Most travel guides are little more than lists of colorless places in which to waste your hard-earned money and sanitized tourist traps in which to waste your valuable time. So how do you find those stunning vistas, those gorgeous squares, the breathtaking contemporary architecture, and the up-and-coming neighborhoods that aren’t clogged with all the other out-of-towners? You can start with this collection of books, focusing on the best in architecture and design rather than the most familiar.

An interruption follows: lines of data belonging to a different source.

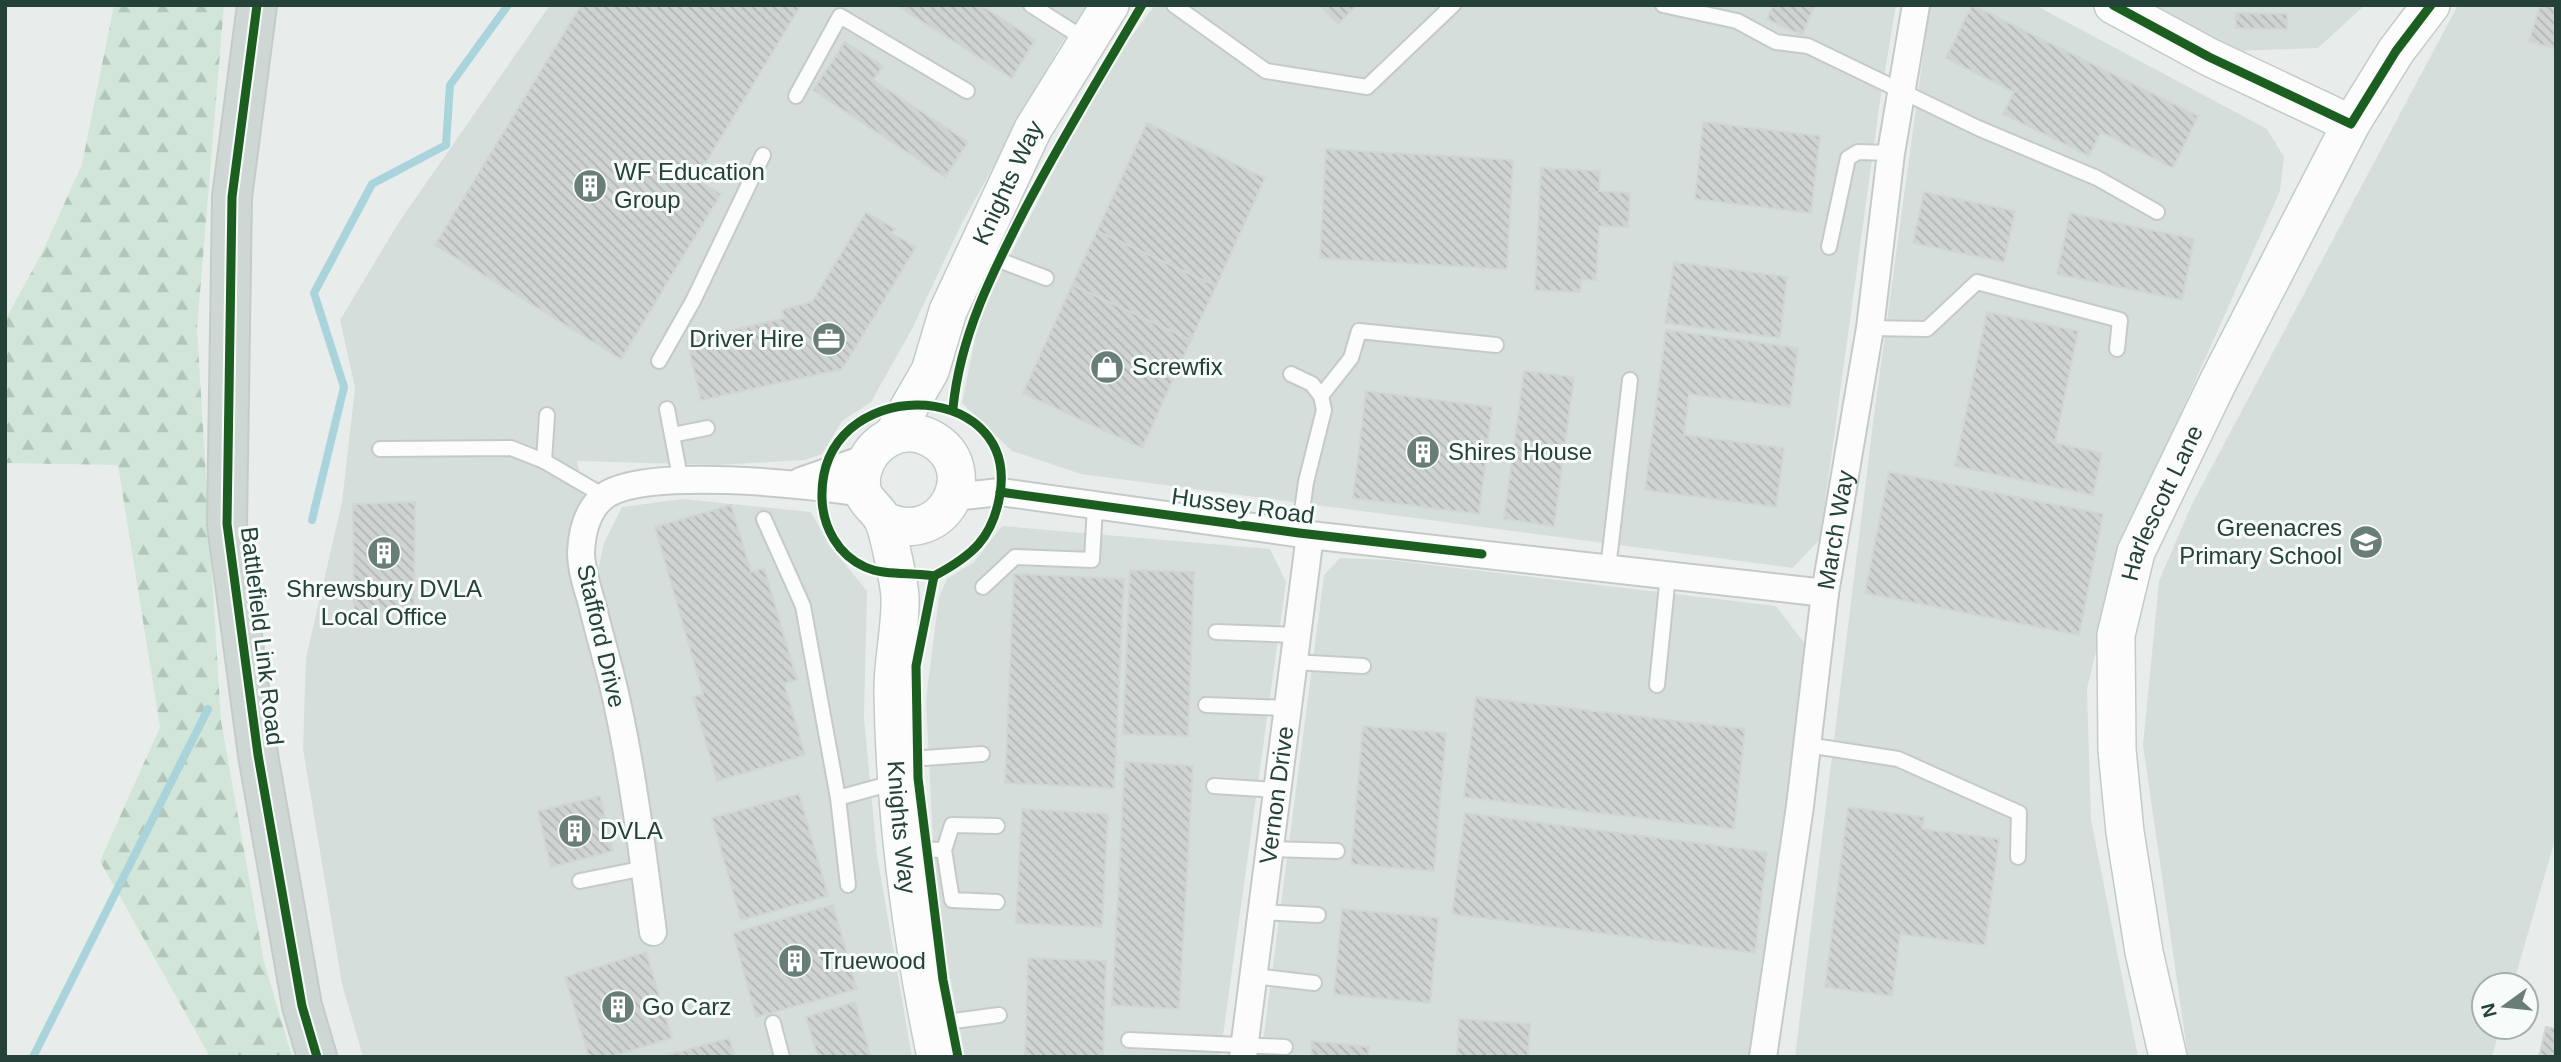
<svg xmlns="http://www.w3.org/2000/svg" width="2561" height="1062" viewBox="0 0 2561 1062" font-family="Helvetica,sans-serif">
<defs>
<pattern id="forest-firs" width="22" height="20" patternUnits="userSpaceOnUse" patternTransform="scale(1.75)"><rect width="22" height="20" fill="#d1e6d8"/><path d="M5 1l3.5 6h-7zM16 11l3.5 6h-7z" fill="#b3c6ba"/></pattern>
<pattern id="building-back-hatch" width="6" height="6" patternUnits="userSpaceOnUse" patternTransform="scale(1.75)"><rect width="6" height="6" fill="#cfd4d2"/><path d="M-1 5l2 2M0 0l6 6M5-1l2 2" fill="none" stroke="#b2b7b5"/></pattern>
</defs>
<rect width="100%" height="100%" fill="#e8edeb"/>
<g fill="#d6dedb">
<polygon points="550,5 1087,5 1058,49 961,225 912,329 871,402 842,421 822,454 805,460 718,465 577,461 598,569 604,543 622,507 682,499 811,512 829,545 867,591 864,718 877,855 912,1057 363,1057 342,984 303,749 306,658 342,502 355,388 340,320 399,222"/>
<polygon points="1155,5 1896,5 1880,101 1820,539 1793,568 1081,474 1012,451 962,403 980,314 1104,73"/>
<polygon points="1930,5 2035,5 2267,129 2284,157 2280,191 2121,547 2087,689 2091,820 2138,1057 1795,1057 1873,423"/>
<polygon points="2154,5 2365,5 2318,48 2237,51"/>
<polygon points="2458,5 2556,5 2556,836 2513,985 2484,985 2484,1027 2500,1027 2492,1057 2188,1057 2143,745 2159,581 2192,504"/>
<polygon points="1002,526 1270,549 1286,582 1220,1057 965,1057 936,904 926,699 939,597 947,579 974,562"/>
<polygon points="1340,558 1389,560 1776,606 1808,648 1754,1057 1261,1057 1324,575"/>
</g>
<polygon fill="url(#forest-firs)" points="114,5 224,5 197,329 221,721 264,962 292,1057 210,1057 100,861 160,727 118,465 5,463 5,320 42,253 82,164"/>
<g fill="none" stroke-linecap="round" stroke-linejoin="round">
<g stroke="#a9d4db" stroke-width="8">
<polyline points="312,520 344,387 314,293 372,184 446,145 450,85 508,5"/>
<polyline points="33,1057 208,709"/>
</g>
</g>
<g fill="url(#building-back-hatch)" stroke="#d1d6d4" stroke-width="2">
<polygon points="581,5 801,5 696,179 721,194 621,359 435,245"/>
<polygon points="896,5 980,5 1035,40 1012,78"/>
<polygon points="1320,5 1357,5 1338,24"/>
<polygon points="1773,5 1815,5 1802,35 1767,19"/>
<polygon points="1972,5 2198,116 2173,168 2101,132 2089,156 2003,114 2014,92 1946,58"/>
<polygon points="2540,5 2556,5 2556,49 2529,41"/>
<polygon points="2236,13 2287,14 2287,29 2236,28"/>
<polygon points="845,42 883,66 873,80 968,142 945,177 813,90"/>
<polygon points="1703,122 1820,136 1811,213 1695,199"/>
<polygon points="1147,123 1265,178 1216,286 1097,231"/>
<polygon points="1326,149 1513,160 1507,269 1320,258"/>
<polygon points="1541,168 1600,171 1599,191 1630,193 1628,227 1599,226 1596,280 1581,279 1580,292 1535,290"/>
<polygon points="1924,192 2015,211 2004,262 1913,243"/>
<polygon points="866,212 895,229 891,233 916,247 842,369 701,400 687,341 784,318 782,310 812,302"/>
<polygon points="2070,213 2194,239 2182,300 2057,274"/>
<polygon points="1097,231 1216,286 1191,340 1072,285"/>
<polygon points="1674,262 1787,277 1780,338 1665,323"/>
<polygon points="1072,285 1191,340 1142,448 1023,393"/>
<polygon points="1987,312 2078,331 2055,443 2102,453 2093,495 1955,466"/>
<polygon points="1666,330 1798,348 1790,407 1689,394 1684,435 1784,448 1776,507 1645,490"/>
<polygon points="1524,371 1574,377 1554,526 1504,519"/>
<polygon points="1366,391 1492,407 1479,514 1353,498"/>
<polygon points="1889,472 2103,514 2079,635 1865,593"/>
<polygon points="415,502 414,612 354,611 353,504"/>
<polygon points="731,505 751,572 764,568 797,680 784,683 805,755 717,781 693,697 703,694 655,527"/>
<polygon points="1130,570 1194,572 1188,736 1123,734"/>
<polygon points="1014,574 1124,579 1114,788 1005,783"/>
<polygon points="1476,697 1745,729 1734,829 1464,797"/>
<polygon points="1363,726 1446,733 1434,871 1351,864"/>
<polygon points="1125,762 1193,766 1179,1009 1112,1005"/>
<polygon points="799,794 828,896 741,920 712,818"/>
<polygon points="600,796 613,851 551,867 538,811"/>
<polygon points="1848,807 1924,817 1922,829 1999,839 1985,945 1900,934 1892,996 1825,987"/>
<polygon points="1022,809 1108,814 1102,927 1016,923"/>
<polygon points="1465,813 1767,852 1755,953 1452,914"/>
<polygon points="833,905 857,989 756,1017 733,933"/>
<polygon points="1342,909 1438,918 1430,1003 1334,994"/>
<polygon points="646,952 672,1038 610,1057 589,1057 565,977"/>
<polygon points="1028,958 1106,961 1103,1057 1025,1057"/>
<polygon points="855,1002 871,1057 818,1057 806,1017"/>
<polygon points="1459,1019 1530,1024 1528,1057 1457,1057"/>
<polygon points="2546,1027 2556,1029 2556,1057 2539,1057"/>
<polygon points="729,1038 735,1057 661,1057"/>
<polygon points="1312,1041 1369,1047 1368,1057 1311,1057"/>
</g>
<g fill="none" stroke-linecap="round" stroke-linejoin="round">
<g stroke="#c5cac8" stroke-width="18">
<g id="lane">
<polyline points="1031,5 1086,40"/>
<polyline points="1174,5 1266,71 1367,87 1453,5"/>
<polyline points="1663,5 1737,21 1776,42 1808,46 1978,128 2097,178 2157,212"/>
<polyline points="796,96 840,16 967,91"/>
<polyline points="1829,247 1848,158 1858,152 1891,153"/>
<polyline points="975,251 1046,278"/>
<polyline points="1870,328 1927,329 1977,282 2120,320 2117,349"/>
<polyline points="659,361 693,301 763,155"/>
<polyline points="1291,374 1312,384 1321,396 1324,410 1306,482 1299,533"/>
<polyline points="1321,396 1351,358 1359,331 1496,345"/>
<polyline points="667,409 681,482"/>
<polyline points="672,435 707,428"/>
<polyline points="380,449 511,448 544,461 604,496"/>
<polyline points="544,461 547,415"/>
<polyline points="764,519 803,606 838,798 896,782"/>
<polyline points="1608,569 1630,380"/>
<polyline points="983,587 1015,557 1092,560 1095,506"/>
<polyline points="1216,632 1297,635"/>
<polyline points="1293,662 1363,666"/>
<polyline points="1657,685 1668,575"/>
<polyline points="1206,705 1287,708"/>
<polyline points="1807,745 1898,759 2019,813 2018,857"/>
<polyline points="896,760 982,754"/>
<polyline points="1214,786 1277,790"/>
<polyline points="838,798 848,885"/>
<polyline points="997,826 952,825 944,850 952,900 997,902"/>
<polyline points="904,849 944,850"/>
<polyline points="1270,849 1337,851"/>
<polyline points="580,881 645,868"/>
<polyline points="1262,912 1318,915"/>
<polyline points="1254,976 1314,983"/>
<polyline points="773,1023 782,1057"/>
<polyline points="931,1024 999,1015"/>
<polyline points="1129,1040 1285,1047"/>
</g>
</g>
<g stroke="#c5cac8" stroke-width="30">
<g id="street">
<polyline points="801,481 867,458"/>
<polyline points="954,497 1000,492 1310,535 1825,593"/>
<path d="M653 932C643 857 634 781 618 707 611 672 600 638 592 604 587 587 581 569 581 552 582 533 587 511 602 498 638 465 813 485 863 493"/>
<path id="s1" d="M1243 1057 1310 535"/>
<path id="s2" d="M1763 1057 1800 806 1825 593 1870 328 1891 153 1916 5"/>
</g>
</g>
<g stroke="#c3cbc8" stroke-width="40">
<g id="secondary">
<polyline points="2113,5 2209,57 2351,124"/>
<path id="s3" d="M893 435 930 371 948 311 1033 129 1110 5"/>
<path id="s4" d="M883 520C944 550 986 467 930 438 901 423 868 443 862 474 858 501 874 503 883 520 888 529 900 587 900 598 901 630 892 662 893 694 895 816 911 937 936 1057"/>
<path id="s5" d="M2168 1057 2144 952 2125 832 2117 750 2116 635 2136 552 2219 380 2351 124 2396 51 2431 5"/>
</g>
</g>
<g stroke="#c3ccc9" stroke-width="42">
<polyline id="primary" points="257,5 232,197 227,524 258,755 302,1006 317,1057"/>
</g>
<use href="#lane" stroke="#fcfcfc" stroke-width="14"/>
<use href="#street" stroke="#fcfcfc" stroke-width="26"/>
<use href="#secondary" stroke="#fcfcfc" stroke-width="37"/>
<use href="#primary" stroke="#cfd7d5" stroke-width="38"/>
<g stroke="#f7fbf9" stroke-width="13">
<g id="cycleway">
<polyline points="257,5 232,197 227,524 258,755 302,1006 317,1057"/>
<polyline points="2113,5 2209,57 2351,124 2396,51 2431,5"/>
<path d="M953 408C960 336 992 273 1025 209 1061 140 1102 73 1142 5"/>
<polyline points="1000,492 1299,533 1482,554"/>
<path d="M934 576C913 572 885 576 865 567 838 555 823 527 822 499 818 373 1019 376 1000 494 993 538 972 556 934 576L916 666 918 778 943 980 958 1057"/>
</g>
</g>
<use href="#cycleway" stroke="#1b5e20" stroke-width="9"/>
</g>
<defs>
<g id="building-disc" transform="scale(1.75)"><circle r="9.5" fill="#697e78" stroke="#f7fbf9"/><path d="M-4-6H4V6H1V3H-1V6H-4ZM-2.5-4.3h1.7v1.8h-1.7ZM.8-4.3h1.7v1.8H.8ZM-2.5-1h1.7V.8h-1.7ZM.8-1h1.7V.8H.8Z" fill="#fff"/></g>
<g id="office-disc" transform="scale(1.75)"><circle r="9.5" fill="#697e78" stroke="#f7fbf9"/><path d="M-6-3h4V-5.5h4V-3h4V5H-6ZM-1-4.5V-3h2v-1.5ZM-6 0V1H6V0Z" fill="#fff"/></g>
<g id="shop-disc" transform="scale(1.75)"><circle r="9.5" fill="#697e78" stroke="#f7fbf9"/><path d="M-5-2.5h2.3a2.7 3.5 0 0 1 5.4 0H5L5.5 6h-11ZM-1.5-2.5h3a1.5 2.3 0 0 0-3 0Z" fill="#fff"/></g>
<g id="school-disc" transform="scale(1.75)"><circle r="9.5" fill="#697e78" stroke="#f7fbf9"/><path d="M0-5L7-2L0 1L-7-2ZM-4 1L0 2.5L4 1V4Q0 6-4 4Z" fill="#fff"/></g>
</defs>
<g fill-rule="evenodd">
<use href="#building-disc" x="590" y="186"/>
<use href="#office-disc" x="829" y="339"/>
<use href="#shop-disc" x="1107" y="367"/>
<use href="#building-disc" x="1423" y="452"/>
<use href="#school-disc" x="2366" y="542"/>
<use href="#building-disc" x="384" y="553"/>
<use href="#building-disc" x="575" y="831"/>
<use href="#building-disc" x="795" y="961"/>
<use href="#building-disc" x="618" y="1007"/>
</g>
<g text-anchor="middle" stroke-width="6" stroke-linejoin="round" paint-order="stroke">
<g font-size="24" fill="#24423a" stroke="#f7fbf9" text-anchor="start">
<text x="614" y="180">WF Education<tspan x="614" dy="28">Group</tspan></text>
<text x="804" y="347" text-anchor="end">Driver Hire</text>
<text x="1132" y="375">Screwfix</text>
<text x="1448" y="460">Shires House</text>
<text x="2342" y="536" text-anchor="end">Greenacres<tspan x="2342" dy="28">Primary School</tspan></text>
<text x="384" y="597" text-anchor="middle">Shrewsbury DVLA<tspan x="384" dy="28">Local Office</tspan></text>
<text x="600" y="839">DVLA</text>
<text x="820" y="969">Truewood</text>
<text x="642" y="1015">Go Carz</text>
</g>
<g font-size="24" fill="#24423a" stroke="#f7fbf9">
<text dy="8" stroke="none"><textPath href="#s3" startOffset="278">Knights Way</textPath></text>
<text dy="8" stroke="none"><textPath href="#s5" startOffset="567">Harlescott Lane</textPath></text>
<text transform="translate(1243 506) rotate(8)" y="8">Hussey Road</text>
<text dy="8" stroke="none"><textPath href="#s2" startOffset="532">March Way</textPath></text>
<text transform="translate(262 636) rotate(83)" y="8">Battlefield Link Road</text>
<text transform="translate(601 636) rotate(77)" y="8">Stafford Drive</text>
<text dy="8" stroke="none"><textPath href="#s1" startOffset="264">Vernon Drive</textPath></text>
<text dy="8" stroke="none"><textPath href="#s4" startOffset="604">Knights Way</textPath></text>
</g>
</g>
<rect width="2561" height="1062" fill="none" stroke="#24423a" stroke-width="14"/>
<g transform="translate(2505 1006) rotate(255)"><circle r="33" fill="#f7fbf9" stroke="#a3b1ad" stroke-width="2"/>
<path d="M0-5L12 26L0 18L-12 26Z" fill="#697e78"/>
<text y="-10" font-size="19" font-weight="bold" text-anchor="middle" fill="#24423a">N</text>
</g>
</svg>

VENICE by Alberto Bertolazzi and photographer Marcello Bertinetti and SICILY by Maria Cristina Castellucci and photographer Antonio Attini (both 223 pages, $24.95), the first two volumes in White Star’s “Italy from Above” series, present the lush countryside and dense cities of the region in glorious aerial photographs. Although the books do include well-known sites (St. Mark’s, the Rialto Bridge, San Giorgio), they aren’t shot as isolated sno-globe monuments but as extraordinary constructions that grow organically out of an urban fabric, a culture, and a timeless landscape.

Tiny towns that are nothing more than dots on the Michelin maps are shown clinging precariously to the sides of mountains; out-of-the-way neighborhoods most tourists miss are revealed as intimate slices of paradise sheltered beneath red-tile roofs. Seen from above, the azure seas and bustling markets become a seamless tapestry of Mediterranean life. The text is minimal; just enough to put each view into context, identify its location, and point out its important features. Future volumes, Rome and The Villages of Italy, are due out later this year.

As great as Italy looks from the clouds down, an immersion in Italian life from the ground up — as envisioned by a great architect — can be just as rewarding. CARLO SCARPA, edited by Guido Beltramini and Italo Zannier (Rizzoli, 320 pages, $65.00) provides an overview of the architectural work of a mid-20th-century master who combined a sensitivity to traditional materials and craftsmanship with an abstract sensibility. Scarpa’s work in Venice, Verona, and surrounding towns uses an evocative layering of walls, spaces, geometric ornamentation, and finely crafted stone and metal to evoke an image of modernity where the human hand is aided rather than replaced by the machine. Some of his buildings, like the Castelvecchio Museum in Verona, are prominent local landmarks. Others, like the Brion memorial complex near Verona, are far from the beaten path. All offer a brilliant vision of cultural transformation that is worth seeking out as a complement, or antidote, to the usual trek from ancient monument to ancient monument. Rizzoli’s fine series of architectural monographs offers similar portraits of Antonio Gaudí, Santiago Calatrava, and a host of other architects rooted in their place and time.

For an overview of the best in contemporary architecture there are a number of guides geared to the design-conscious traveler. The most comprehensive is the ATLAS OF CONTEMPORARY WORLD ARCHITECTURE (Phaidon, 812 pages, $160), featuring over a thousand of the most interesting buildings built since 1998. Photographs, plans, maps, descriptive text, and color-coded cross-referencing make it an ideal guidebook for the globe-trotting architecture aficionado eager to see the latest work by big-name architects or local talent. The original, weighing in at almost 18 pounds, is best left behind on the coffee table. Phaidon’s new TRAVEL EDITION (438 pages, $19.95) covers the same buildings with a single small photo, less text, and practical information on paying a visit. What it misses in glorious eye candy it makes up for in pocket-size convenience.

For those who prefer their architecture with a twist of lime or 400-thread count sheets, there is Wallpaper magazine’s CITY GUIDE (Phaidon, $8.95) series. Current volumes — actually more like oversize pamphlets — cover trendy hotels, restaurants, shops, and urban life in more than 40 cities around the world, with new ones coming out all the time. They are probably weakest on capital “A” architecture, highlighting mostly familiar icons, and strongest on fashionable — and well-designed — places to spend your money. Fold-out maps of “hot ’hoods” and lists of essential information will come in handy next time you are in Dubai, Istanbul, or New York.

The Taschen “Contemporary Architecture by Country” series by Philip Jodidio (all 192 pages, $24.95) surveys recent modern architecture that can offer experiences as extraordinary as the cathedrals and historic sites that make up the typical traveler’s itinerary. Since great contemporary design rarely grows out of a vacuum, featured projects are often cited in up-and-coming communities where the social milieu is as interesting as the individual works of architecture. A tiny restaurant by LTL Architects in ARCHITECTURE IN THE UNITED STATES is in Manhattan’s edgy Hell’s Kitchen neighborhood where trendy cafés, bars, and clubs are opening every day, whereas Eric Owen Moss’s exuberant Beehive building is a pioneering effort in LA’s emerging Culver City area.